TO BE DONE: Pick out each line in the listing below that contains the string "kern" and copy those lines. Match uppercase and lowercase exactly.

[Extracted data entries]

================

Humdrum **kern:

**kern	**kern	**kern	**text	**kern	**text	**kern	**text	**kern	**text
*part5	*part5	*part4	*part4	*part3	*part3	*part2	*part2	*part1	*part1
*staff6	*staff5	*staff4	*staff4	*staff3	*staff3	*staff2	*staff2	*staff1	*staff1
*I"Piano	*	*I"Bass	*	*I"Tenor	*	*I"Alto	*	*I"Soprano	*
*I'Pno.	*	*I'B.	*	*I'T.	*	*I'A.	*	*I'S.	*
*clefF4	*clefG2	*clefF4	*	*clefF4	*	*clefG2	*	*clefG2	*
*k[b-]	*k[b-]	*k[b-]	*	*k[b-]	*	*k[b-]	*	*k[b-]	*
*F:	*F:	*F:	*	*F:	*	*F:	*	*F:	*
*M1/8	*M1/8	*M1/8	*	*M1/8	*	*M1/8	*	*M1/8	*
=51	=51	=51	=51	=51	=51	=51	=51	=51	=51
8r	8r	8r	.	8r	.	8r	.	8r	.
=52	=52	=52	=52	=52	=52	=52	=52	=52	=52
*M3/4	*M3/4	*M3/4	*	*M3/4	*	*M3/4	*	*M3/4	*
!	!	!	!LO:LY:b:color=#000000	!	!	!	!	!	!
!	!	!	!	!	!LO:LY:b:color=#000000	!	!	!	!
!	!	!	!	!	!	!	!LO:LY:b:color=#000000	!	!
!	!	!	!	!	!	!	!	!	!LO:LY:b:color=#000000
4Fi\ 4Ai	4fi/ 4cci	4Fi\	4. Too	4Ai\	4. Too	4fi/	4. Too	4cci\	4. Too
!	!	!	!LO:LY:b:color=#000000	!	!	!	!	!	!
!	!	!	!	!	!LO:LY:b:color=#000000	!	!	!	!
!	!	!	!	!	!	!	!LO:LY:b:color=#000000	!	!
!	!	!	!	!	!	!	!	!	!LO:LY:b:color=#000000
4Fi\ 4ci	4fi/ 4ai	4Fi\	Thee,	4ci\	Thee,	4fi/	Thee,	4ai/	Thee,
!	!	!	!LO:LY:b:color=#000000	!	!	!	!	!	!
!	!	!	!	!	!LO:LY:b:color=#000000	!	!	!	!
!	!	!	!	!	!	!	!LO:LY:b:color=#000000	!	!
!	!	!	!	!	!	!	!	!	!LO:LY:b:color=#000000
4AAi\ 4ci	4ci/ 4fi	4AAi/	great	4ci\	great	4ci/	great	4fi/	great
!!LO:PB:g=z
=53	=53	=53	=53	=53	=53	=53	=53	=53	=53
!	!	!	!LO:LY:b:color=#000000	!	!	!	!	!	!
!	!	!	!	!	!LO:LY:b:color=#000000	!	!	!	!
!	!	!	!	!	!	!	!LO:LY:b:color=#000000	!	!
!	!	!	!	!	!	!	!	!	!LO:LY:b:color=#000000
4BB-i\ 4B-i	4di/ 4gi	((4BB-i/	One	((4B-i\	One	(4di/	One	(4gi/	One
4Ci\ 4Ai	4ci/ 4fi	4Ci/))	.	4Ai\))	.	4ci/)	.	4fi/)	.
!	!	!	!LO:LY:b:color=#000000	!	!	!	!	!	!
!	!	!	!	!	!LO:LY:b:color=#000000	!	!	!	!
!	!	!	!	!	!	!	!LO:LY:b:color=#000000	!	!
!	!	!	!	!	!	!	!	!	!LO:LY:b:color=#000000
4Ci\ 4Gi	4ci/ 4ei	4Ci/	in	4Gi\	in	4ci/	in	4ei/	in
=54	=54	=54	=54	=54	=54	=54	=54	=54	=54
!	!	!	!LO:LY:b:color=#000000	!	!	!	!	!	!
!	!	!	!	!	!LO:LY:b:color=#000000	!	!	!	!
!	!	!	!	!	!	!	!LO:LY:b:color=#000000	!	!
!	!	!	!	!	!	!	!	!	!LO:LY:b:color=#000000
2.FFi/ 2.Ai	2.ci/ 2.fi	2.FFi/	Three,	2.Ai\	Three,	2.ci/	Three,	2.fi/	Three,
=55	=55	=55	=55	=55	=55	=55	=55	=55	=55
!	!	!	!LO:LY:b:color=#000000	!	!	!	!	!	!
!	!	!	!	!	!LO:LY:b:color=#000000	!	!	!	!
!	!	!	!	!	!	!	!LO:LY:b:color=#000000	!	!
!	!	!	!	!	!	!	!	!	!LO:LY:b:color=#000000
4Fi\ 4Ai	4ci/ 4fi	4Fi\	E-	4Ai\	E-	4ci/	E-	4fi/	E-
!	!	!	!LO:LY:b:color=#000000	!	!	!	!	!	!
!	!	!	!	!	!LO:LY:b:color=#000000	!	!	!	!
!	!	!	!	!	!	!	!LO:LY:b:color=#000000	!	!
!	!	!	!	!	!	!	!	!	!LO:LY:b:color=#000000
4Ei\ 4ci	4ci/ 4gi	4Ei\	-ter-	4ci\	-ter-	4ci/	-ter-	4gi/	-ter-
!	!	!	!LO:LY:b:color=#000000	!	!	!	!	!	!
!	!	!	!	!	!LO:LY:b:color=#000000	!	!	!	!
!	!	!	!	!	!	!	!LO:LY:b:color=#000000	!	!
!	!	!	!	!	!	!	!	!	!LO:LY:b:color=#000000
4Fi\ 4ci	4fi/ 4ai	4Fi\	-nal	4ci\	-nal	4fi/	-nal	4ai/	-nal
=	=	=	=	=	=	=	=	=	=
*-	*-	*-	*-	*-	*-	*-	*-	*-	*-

================

FULL SOLUTION:
Humdrum **kern:
**kern	**kern	**kern	**text	**kern	**text	**kern	**text	**kern	**text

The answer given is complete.